La logistique, facilitée par les retours en fret générés par les importations de viandes surgelées en provenance d’Amérique latine, constitue un levier déterminant dans la bataille de l’export. Mais les professionnels de la filière préviennent déjà : «Attention à ne pas aller trop vite».

«On a un marché potentiellement en croissance, c’est une opportunité pour la France. On doit accompagner le développement de ce marché sans trop l’anticiper», prévient Geoffroy d’Evry, vice-président de l’UNPT. Les pays possédant des ports auront indéniablement des avantages compétitifs. Les acteurs de la filière belge annoncent déjà un objectif de 5 Mt de produits transformés, dès 2020, après avoir connu une croissance exponentielle en dix ans (de 1 Mt à 4 Mt).

En France, l’irrigation apparaît comme un des seuls freins au développement des surfaces. «D’ici 2025, on table sur leur augmentation d’un minimum de 10.000 hectares et allant jusqu’à 15.000 ha», indique Alain Dequecker, secrétaire général de l’UNPT.

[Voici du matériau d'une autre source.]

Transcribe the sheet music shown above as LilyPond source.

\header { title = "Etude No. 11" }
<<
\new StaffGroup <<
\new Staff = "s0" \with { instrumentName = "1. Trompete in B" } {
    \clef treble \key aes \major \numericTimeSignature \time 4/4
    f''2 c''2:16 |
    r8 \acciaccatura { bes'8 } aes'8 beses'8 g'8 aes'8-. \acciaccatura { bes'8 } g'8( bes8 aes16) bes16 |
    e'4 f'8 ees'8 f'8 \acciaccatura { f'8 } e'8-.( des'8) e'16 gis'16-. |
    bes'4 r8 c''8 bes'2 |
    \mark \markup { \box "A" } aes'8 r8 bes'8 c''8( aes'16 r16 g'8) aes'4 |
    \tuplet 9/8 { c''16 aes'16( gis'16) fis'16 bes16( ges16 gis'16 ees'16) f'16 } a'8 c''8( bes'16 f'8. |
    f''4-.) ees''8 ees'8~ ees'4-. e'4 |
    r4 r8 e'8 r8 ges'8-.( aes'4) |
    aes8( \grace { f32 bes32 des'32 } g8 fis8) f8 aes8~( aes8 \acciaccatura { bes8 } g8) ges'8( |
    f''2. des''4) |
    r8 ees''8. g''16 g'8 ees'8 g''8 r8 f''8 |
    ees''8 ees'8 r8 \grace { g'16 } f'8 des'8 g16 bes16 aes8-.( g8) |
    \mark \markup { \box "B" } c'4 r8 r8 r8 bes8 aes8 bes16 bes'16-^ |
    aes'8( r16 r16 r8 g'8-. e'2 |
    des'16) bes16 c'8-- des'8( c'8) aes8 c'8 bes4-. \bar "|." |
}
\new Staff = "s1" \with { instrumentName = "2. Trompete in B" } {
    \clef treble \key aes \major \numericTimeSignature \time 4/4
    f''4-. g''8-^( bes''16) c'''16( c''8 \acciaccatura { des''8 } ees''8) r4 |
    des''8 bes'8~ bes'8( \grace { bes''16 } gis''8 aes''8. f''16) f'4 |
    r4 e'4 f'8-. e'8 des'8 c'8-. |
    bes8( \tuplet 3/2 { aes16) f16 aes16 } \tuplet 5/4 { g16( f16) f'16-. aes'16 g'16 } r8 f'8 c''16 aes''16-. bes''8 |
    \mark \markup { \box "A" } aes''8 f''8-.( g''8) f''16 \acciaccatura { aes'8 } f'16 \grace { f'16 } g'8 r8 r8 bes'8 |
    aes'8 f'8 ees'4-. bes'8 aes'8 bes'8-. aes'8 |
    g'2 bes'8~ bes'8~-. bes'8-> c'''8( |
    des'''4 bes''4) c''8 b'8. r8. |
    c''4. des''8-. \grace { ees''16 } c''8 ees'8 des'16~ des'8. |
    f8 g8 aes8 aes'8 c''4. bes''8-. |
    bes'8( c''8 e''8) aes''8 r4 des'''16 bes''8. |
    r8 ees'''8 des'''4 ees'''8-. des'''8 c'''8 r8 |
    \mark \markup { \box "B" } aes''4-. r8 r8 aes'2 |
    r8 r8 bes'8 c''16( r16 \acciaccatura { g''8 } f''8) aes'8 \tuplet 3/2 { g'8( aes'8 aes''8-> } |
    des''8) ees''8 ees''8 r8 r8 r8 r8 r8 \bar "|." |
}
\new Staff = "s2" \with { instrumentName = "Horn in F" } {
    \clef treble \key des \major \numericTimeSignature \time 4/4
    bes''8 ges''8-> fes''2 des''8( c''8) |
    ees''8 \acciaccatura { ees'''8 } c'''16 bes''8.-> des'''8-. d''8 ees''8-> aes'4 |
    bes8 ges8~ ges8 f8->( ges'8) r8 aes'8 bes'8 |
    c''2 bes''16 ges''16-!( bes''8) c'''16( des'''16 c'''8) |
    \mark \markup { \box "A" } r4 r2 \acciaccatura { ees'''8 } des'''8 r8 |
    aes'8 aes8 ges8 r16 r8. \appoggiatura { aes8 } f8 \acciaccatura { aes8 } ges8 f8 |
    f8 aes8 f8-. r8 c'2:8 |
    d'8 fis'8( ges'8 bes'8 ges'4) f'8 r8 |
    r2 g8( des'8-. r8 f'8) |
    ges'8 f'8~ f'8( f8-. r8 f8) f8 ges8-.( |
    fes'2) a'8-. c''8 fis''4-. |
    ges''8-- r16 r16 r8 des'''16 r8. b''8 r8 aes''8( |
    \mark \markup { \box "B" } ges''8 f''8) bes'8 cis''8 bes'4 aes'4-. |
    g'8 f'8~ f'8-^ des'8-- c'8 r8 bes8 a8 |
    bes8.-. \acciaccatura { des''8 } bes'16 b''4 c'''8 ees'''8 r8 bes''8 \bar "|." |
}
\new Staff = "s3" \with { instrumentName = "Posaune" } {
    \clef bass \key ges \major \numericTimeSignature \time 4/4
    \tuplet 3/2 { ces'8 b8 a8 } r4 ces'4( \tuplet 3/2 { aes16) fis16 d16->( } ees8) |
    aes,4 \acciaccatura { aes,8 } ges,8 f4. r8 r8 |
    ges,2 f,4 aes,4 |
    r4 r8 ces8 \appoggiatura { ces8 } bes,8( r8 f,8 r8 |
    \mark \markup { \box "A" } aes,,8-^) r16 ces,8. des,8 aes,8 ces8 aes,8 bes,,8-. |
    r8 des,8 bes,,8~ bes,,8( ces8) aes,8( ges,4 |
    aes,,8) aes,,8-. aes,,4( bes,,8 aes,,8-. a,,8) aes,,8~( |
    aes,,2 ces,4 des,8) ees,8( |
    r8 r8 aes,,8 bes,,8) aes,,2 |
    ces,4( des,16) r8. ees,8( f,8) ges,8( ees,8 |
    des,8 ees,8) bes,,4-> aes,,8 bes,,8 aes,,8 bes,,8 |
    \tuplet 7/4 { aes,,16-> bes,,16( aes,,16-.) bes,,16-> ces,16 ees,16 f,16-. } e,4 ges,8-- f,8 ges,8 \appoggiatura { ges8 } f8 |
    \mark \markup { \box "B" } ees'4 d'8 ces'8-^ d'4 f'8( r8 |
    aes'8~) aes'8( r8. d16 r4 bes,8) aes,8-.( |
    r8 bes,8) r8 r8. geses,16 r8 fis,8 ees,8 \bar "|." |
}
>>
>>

Selon ses représentants, une usine d’une capacité de 400.000 t de pommes de terre pourrait ainsi voir le jour. Concernant les pommes de terre «fraîches», les travaux de l’UNPT se concentrent sur leur montée en gamme pour compenser le recul des volumes. S’agissant de la prochaine campagne, «on a de fortes craintes d’une augmentation des surfaces», annonce Arnaud Delacour. Les autres cultures étant peu rémunératrices, les producteurs sont attirés par la pomme de terre.

Importations de pommes de terre de l’Union européenne

Conformément aux dispositions de l’arrêté du 3 janvier 2005, les opérateurs sont dans l’obligation de déclarer les lots de plants de pommes de terre et de pommes de terre de consommation introduits sur le territoire français, lorsqu’ils sont originaires d’Allemagne, du Danemark, des Pays-Bas et de Pologne, pays toujours classés à risque.

Cette déclaration doit être effectuée à la Draaf/Service régional de l’alimentation dont dépend le lieu de stockage des lots introduits au préalable quarante-huit heures avant l’introduction. L’intégralité des lots concernés doit être tenue à disposition des agents de la Draaf chargés de l’inspection sur le lieu de stockage pendant deux jours ouvrés à compter de la date d’arrivée déclarée. (Source Pomme de terre hebdo - CNIPT).